(Transcribed page contents)
=====

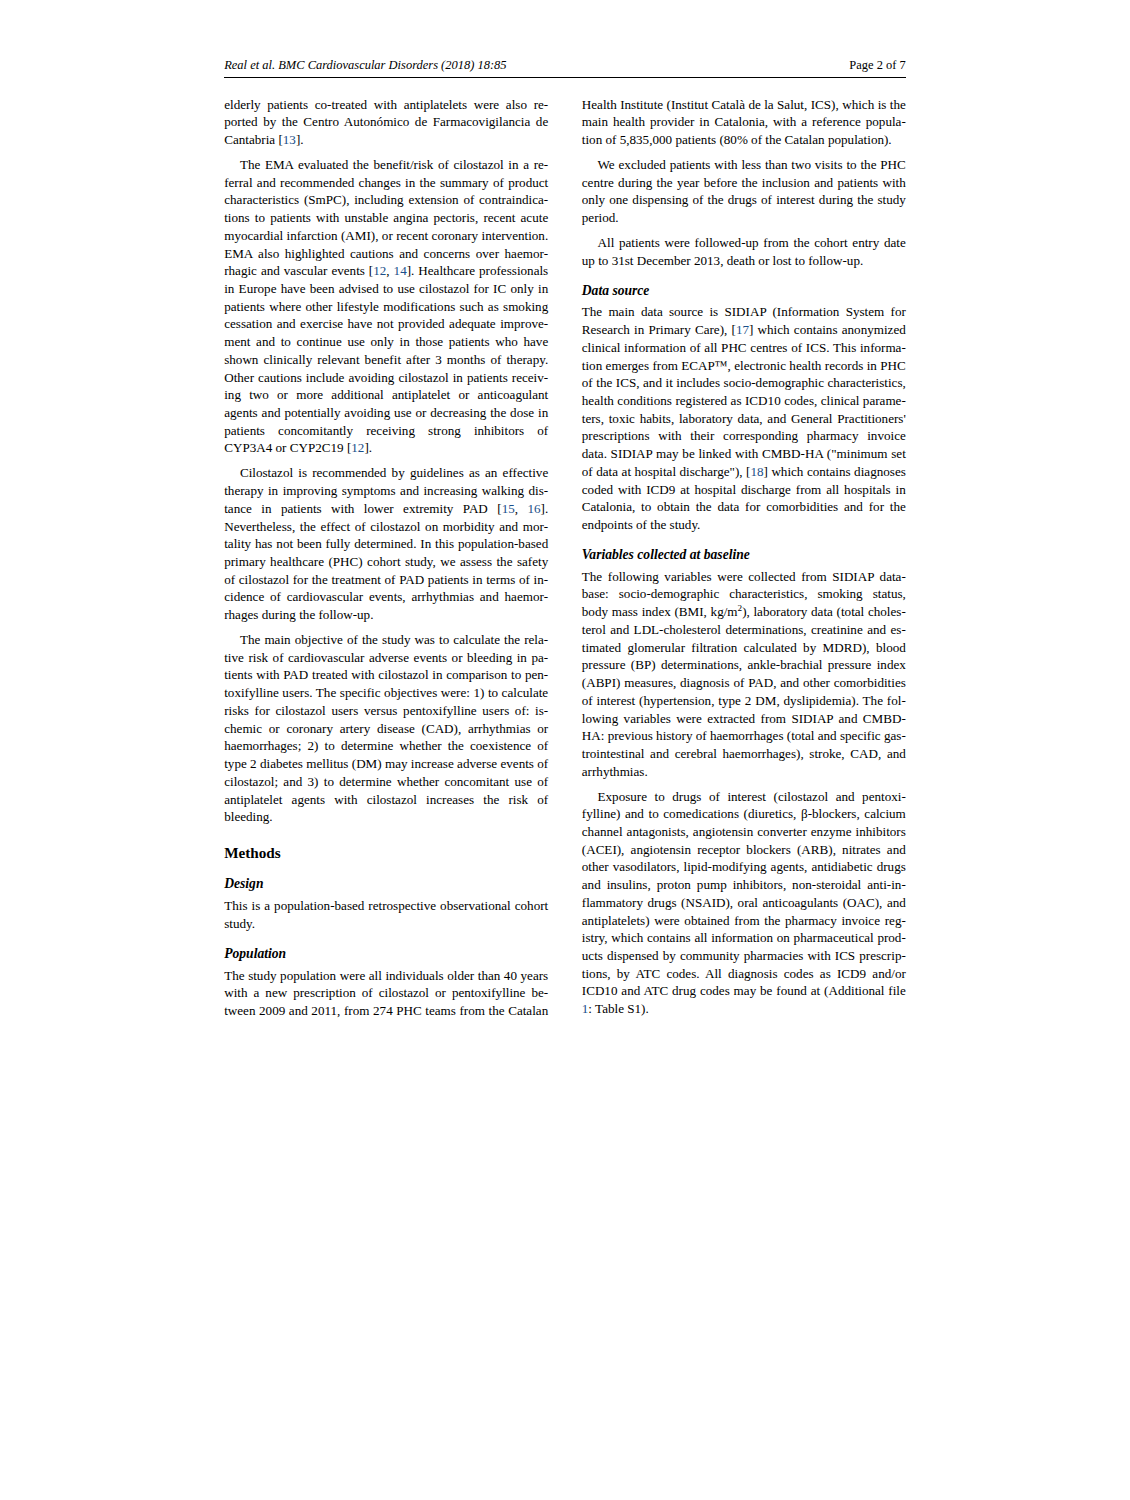Real et al. BMC Cardiovascular Disorders (2018) 18:85 Page 2 of 7
elderly patients co-treated with antiplatelets were also reported by the Centro Autonómico de Farmacovigilancia de Cantabria [13].
The EMA evaluated the benefit/risk of cilostazol in a referral and recommended changes in the summary of product characteristics (SmPC), including extension of contraindications to patients with unstable angina pectoris, recent acute myocardial infarction (AMI), or recent coronary intervention. EMA also highlighted cautions and concerns over haemorrhagic and vascular events [12, 14]. Healthcare professionals in Europe have been advised to use cilostazol for IC only in patients where other lifestyle modifications such as smoking cessation and exercise have not provided adequate improvement and to continue use only in those patients who have shown clinically relevant benefit after 3 months of therapy. Other cautions include avoiding cilostazol in patients receiving two or more additional antiplatelet or anticoagulant agents and potentially avoiding use or decreasing the dose in patients concomitantly receiving strong inhibitors of CYP3A4 or CYP2C19 [12].
Cilostazol is recommended by guidelines as an effective therapy in improving symptoms and increasing walking distance in patients with lower extremity PAD [15, 16]. Nevertheless, the effect of cilostazol on morbidity and mortality has not been fully determined. In this population-based primary healthcare (PHC) cohort study, we assess the safety of cilostazol for the treatment of PAD patients in terms of incidence of cardiovascular events, arrhythmias and haemorrhages during the follow-up.
The main objective of the study was to calculate the relative risk of cardiovascular adverse events or bleeding in patients with PAD treated with cilostazol in comparison to pentoxifylline users. The specific objectives were: 1) to calculate risks for cilostazol users versus pentoxifylline users of: ischemic or coronary artery disease (CAD), arrhythmias or haemorrhages; 2) to determine whether the coexistence of type 2 diabetes mellitus (DM) may increase adverse events of cilostazol; and 3) to determine whether concomitant use of antiplatelet agents with cilostazol increases the risk of bleeding.
Methods
Design
This is a population-based retrospective observational cohort study.
Population
The study population were all individuals older than 40 years with a new prescription of cilostazol or pentoxifylline between 2009 and 2011, from 274 PHC teams from the Catalan Health Institute (Institut Català de la Salut, ICS), which is the main health provider in Catalonia, with a reference population of 5,835,000 patients (80% of the Catalan population).
We excluded patients with less than two visits to the PHC centre during the year before the inclusion and patients with only one dispensing of the drugs of interest during the study period.
All patients were followed-up from the cohort entry date up to 31st December 2013, death or lost to follow-up.
Data source
The main data source is SIDIAP (Information System for Research in Primary Care), [17] which contains anonymized clinical information of all PHC centres of ICS. This information emerges from ECAP™, electronic health records in PHC of the ICS, and it includes socio-demographic characteristics, health conditions registered as ICD10 codes, clinical parameters, toxic habits, laboratory data, and General Practitioners' prescriptions with their corresponding pharmacy invoice data. SIDIAP may be linked with CMBD-HA ("minimum set of data at hospital discharge"), [18] which contains diagnoses coded with ICD9 at hospital discharge from all hospitals in Catalonia, to obtain the data for comorbidities and for the endpoints of the study.
Variables collected at baseline
The following variables were collected from SIDIAP database: socio-demographic characteristics, smoking status, body mass index (BMI, kg/m2), laboratory data (total cholesterol and LDL-cholesterol determinations, creatinine and estimated glomerular filtration calculated by MDRD), blood pressure (BP) determinations, ankle-brachial pressure index (ABPI) measures, diagnosis of PAD, and other comorbidities of interest (hypertension, type 2 DM, dyslipidemia). The following variables were extracted from SIDIAP and CMBD-HA: previous history of haemorrhages (total and specific gastrointestinal and cerebral haemorrhages), stroke, CAD, and arrhythmias.
Exposure to drugs of interest (cilostazol and pentoxifylline) and to comedications (diuretics, β-blockers, calcium channel antagonists, angiotensin converter enzyme inhibitors (ACEI), angiotensin receptor blockers (ARB), nitrates and other vasodilators, lipid-modifying agents, antidiabetic drugs and insulins, proton pump inhibitors, non-steroidal anti-inflammatory drugs (NSAID), oral anticoagulants (OAC), and antiplatelets) were obtained from the pharmacy invoice registry, which contains all information on pharmaceutical products dispensed by community pharmacies with ICS prescriptions, by ATC codes. All diagnosis codes as ICD9 and/or ICD10 and ATC drug codes may be found at (Additional file 1: Table S1).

=====

- [Problem to solve] Could you repeat exactly the lines above from the line with "The main data" up to and including the line with "Variables collected at baseline", and only those?

- [Answer section]
The main data source is SIDIAP (Information System for Research in Primary Care), [17] which contains anonymized clinical information of all PHC centres of ICS. This information emerges from ECAP™, electronic health records in PHC of the ICS, and it includes socio-demographic characteristics, health conditions registered as ICD10 codes, clinical parameters, toxic habits, laboratory data, and General Practitioners' prescriptions with their corresponding pharmacy invoice data. SIDIAP may be linked with CMBD-HA ("minimum set of data at hospital discharge"), [18] which contains diagnoses coded with ICD9 at hospital discharge from all hospitals in Catalonia, to obtain the data for comorbidities and for the endpoints of the study.
Variables collected at baseline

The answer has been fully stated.